Copy all of the entries that follow, exactly.
════════════════
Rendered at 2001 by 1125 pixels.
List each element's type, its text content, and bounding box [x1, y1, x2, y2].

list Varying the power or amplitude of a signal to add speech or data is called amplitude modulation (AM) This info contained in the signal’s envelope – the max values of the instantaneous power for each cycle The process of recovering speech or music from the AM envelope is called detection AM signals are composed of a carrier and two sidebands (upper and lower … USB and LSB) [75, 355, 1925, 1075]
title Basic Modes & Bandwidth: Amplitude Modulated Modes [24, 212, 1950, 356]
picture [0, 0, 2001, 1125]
════════════════
TASK OUTPUT:
Rendered at 2001 by 1125 pixels.
List each element's type, its text content, and bounding box [x1, y1, x2, y2].

list Varying the power or amplitude of a signal to add speech or data is called amplitude modulation (AM) This info contained in the signal’s envelope – the max values of the instantaneous power for each cycle The process of recovering speech or music from the AM envelope is called detection AM signals are composed of a carrier and two sidebands (upper and lower … USB and LSB) [75, 355, 1925, 1075]
title Basic Modes & Bandwidth: Amplitude Modulated Modes [24, 212, 1950, 356]
picture [0, 0, 2001, 1125]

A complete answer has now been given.